*YOUR INSTRUCTIONS*:
Resume the post about deploying Minio with persistent storage, writing on from its final sentence.

Deploy Minio with persistent storage

25 June 2020 d-nix Comments 4 comments

About this lab

In this lab exercise I will deploy Minio on a Kubernetes cluster using persistent storage provision the the Pure Service Orchestrator.

vTeam Specialization Program

Recently I was nominated to join the Pure Storage vTeam Specialization Program for New Stack. The idea behind the program is to provide a community within Pure for Puritans to learn and develop skills and grow into a subject matter expert.

The program consists of training and lab exercises that are focussed on developing experience in the New Stack space (Kubernetes, Ansible, Open Stack and more). And since I think there are more people out there how want to learn more about New Stack, I though I’d blog my progress of the lab exercises.

Lab instructions

The purpose of this lab is to deploy persistent volumes claims on the Kubernetes cluster deployed earlier (See these blogs: part 1, part 2, part 3) by using PSO (see this blog). To simulate an actual use case, well be deploying the Minio application.

Name:	Deploy a simple application with PSO provided PVCs
Description:	Create a Pure based volume
Objective:	Deploy Minio application
Task #1:	Create a YAML to create a PV on a FlashBlade
Task #2:	Create a YAML to create a PV on a FlashArray
Task #3:	Create a YAML for a Minio deployment using the FlashArray PVC already created
Task #4:	Create an SVC YAML and access the Minio UI
Task #5:	Upload data to Minio
Task #6:	Failover Minio application to new node in k8s cluster
Success Criteria:	All PSO k8s resources are correctly running

Lab goals and tasks

This lab will be done in a single blog, since it doesn’t require too many steps. As said, I’ll be using the Kubernetes cluster and PSO installation that I’ve setup in the previous lab. My Kubernetes cluster is running on VMware and will use iSCSI and NFS to connect to FlashArray and FlashBlade, however for provisioning storage from Kubernetes using PSO it actually doesn’t matter, the steps are always the same.

Deploy persistent storage

How storage is provisioned in Kubernetes

Before we can deploy our Minio application, we need to deploy the required persistent storage volumes. Creating a persistent volume from Kubernetes using PSO is really simple. We need to define a Persistent Volume Claim, which will instruct PSO to provision a volume and connect it to our Kubernetes cluster. Since Kubernetes is declarative the provisioning steps are as follows:

We apply our Persistent Volume Claim (PVC) to the cluster, specifying that we want to use PSO for provisioning. We specify that by using a StorageClass which points to PSO. During the installation the storage classes pure-block and pure-file are created automatically.
Once we’ve applied our PVC, PSO will create a volume on the array, it will create a host definition on the array and mount the volume onto a Kubernetes worker node. Then it will create a Persistent Volume object in Kubernetes that points to the actual storage volume but also links to the PVC.

A container (Pod) that wants to use the volume will reference the PVC, the PVC will point to the PV and the PV will point to the actual volume mounted on the Kubernetes node.

*INFORMATION PROVIDED*:
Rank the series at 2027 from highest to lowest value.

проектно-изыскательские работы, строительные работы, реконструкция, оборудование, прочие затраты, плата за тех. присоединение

*TASK OUTPUT*:
Deploy persistent block storage

The YAML code below is what is used to create a file (NFS) volume, save this in a file called pure-file.yaml:

apiVersion: v1
kind: PersistentVolumeClaim
metadata:
  name: pure-file
spec:
  accessModes:
    - ReadWriteMany
  resources:
    requests:
      storage: 10Gi
  storageClassName: pure-file

I you know Kubernetes most of this is pretty basic. Lines 1 through 5 basically. In the first two lines we specify the API version as v1, we are calling the API endpoint PersistentVolumeClaim. Then in lines 3 and 4 we give our object a name pure-file.

In the spec part we give the parameters that we want to pass to the API. First the access mode, the two mostly used are ReadWriteOnce (RWO) and ReadWriteMany (RWX). The first (RWO) can only be used by a single POD and is generally associated with block storage. The second (RWX) can be shared by multiple POD’s. NFS storage is very suitable to share across multiple hosts, so RWX is very common for file requests.

To apply this to our Kubernetes cluster and have PSO create our first volumes, we run:

kubectl apply -f pure-file.yaml

Deploy persistent file storage

And that is it. So basically we specified a name, a size, the access mode (RWO/RWX) and the storageclass. Everything else is automated. Now on to the block volume:

apiVersion: v1
kind: PersistentVolumeClaim
metadata:
  name: pure-block
spec:
  accessModes:
    - ReadWriteOnce
  resources:
    requests:
      storage: 10Gi
  storageClassName: pure-block

Identical to the file example, only I changed the name, access mode (RWO) and storageclass. Apply this as well using kubectl apply -f <filename> and we also have our block volume.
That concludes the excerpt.